Originally posted by audrey_e at Book 26
26 THE MAN WHO ATE EVERYTHING Jeffrey Steingarten (USA, 1997)

This is a collection of culinary essays that were originally published in Vogue and that touch on a wide range of topics such as the author's attempts to cook delicious food, his visits abroad, or his stand on scientific debates.

I had been meaning to read a book about food for a long time, but this is not what I wanted. Unfortunately, I made the mistake to purchase it at a secondhand bookstore on an impulse, without making sure it was what I was looking for. 
The title was misleading. To me, The Man who Ate Everything evokes a Bizarre Food type of culinary travelogue. But while  there is a small section dedicated to his culinary trips, Steingarten is far from being as curious as a good food critic should be. The vast majority of this book is dedicated to retellings of his attempts to bake a perfect pie crust or find the best ketchup. The truth is, I found most of these "adventures" very tedious. 
A few debates regarding diets, such as the French paradox were touched on in this book. These topics were somewhat interesting, but since I happen to be French (as in born and raised in France), they are not as controversial to me who is used to a far more diverse diet than my fellow Americans. 
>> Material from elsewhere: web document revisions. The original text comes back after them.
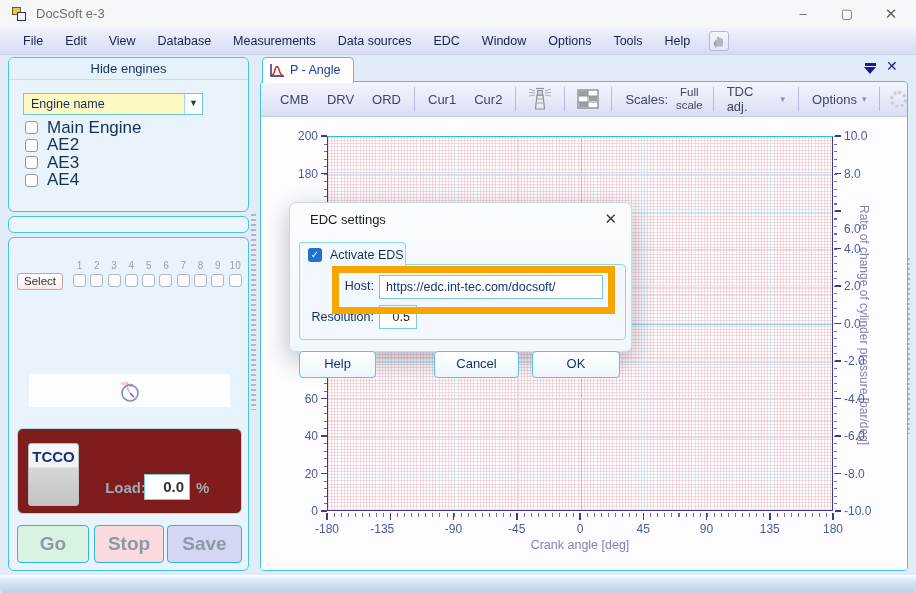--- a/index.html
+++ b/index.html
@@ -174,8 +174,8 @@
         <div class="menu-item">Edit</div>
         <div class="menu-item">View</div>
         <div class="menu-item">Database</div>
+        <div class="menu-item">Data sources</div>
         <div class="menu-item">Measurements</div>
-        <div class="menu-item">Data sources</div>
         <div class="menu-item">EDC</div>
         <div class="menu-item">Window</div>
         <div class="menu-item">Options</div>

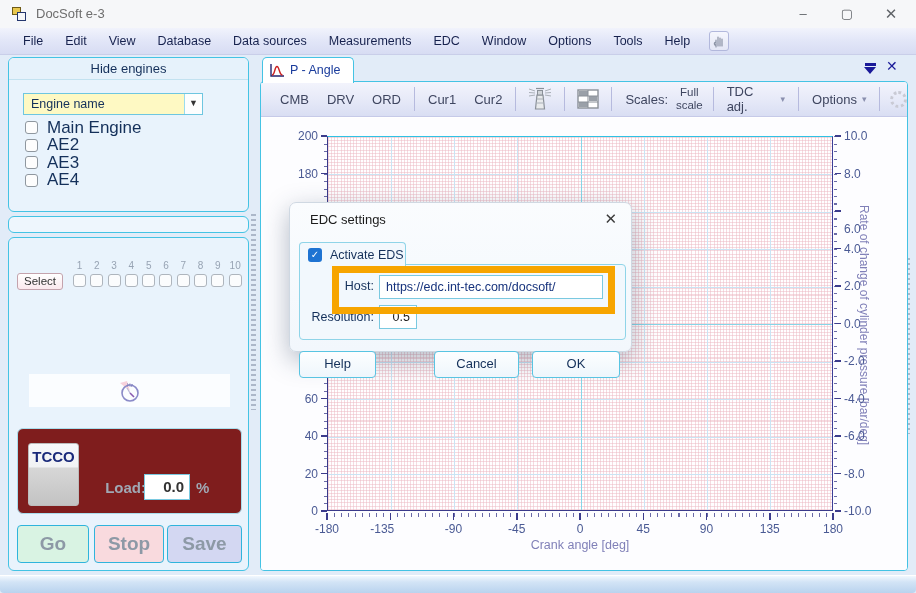--- a/index.html
+++ b/index.html
@@ -56,7 +56,7 @@
     display:flex; align-items:center; justify-content:center; }
 
   #tcco-box { position:absolute; left:8px; top:190px; width:225px; height:86px; border:1.5px solid #a9ddec;
-    border-radius:6px; background:#7f1d1d; }
+    border-radius:6px; background:#0f172a; }
   #tcco-btn { position:absolute; left:10px; top:14px; width:51px; height:63px; border:1px solid #bcbcbc; border-radius:3px;
     background:linear-gradient(180deg,#f7f8fa 0%,#f1f2f4 38%,#d7d7d7 39%,#c3c3c3 100%); text-align:center; }
   #tcco-btn span { font-size:15px; font-weight:bold; color:#1a2a7a; line-height:26px; }

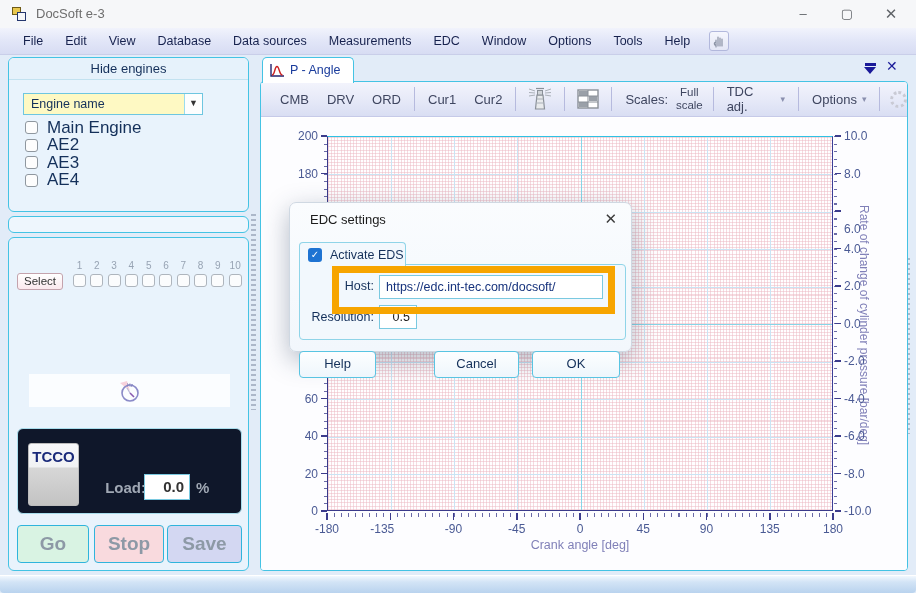--- a/index.html
+++ b/index.html
@@ -406,7 +406,7 @@
         <div class="majtick" style="left: 65.25px; top: 395px; width: 1.5px; height: 7px;"></div>
         <div class="tick-label" style="left: 46px; top: 404px; width: 40px; text-align: center;">-180</div>
         <div class="majtick" style="left: 128.5px; top: 395px; width: 1.5px; height: 7px;"></div>
-        <div class="tick-label" style="left: 109.25px; top: 404px; width: 40px; text-align: left;">-135</div>
+        <div class="tick-label" style="left: 109.25px; top: 404px; width: 40px; text-align: right;">-135</div>
         <div class="majtick" style="left: 191.75px; top: 395px; width: 1.5px; height: 7px;"></div>
         <div class="tick-label" style="left: 172.5px; top: 404px; width: 40px; text-align: center;">-90</div>
         <div class="majtick" style="left: 255px; top: 395px; width: 1.5px; height: 7px;"></div>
My other problem with it is that the voice of the author is very childish. Steingarten does not like salads which leads him to complain about how they delay desserts and write a whole essay on why salads aren't that good for you. He even says that salads in France and Italy are better because they put meats such as Foie Gras on them. What nonsense! Now, of course, if you go to a four star French restaurant you may get foie gras on your salad, but on an day-to-day basis, simple salads are very popular in the average French home. In the end, why would I listen to the recommendations regarding salads of a man who admits that he is obese and needs to lose weight?
The only aspect of this book I enjoyed was the fact that it was sprinkled with history. But far less than I wanted.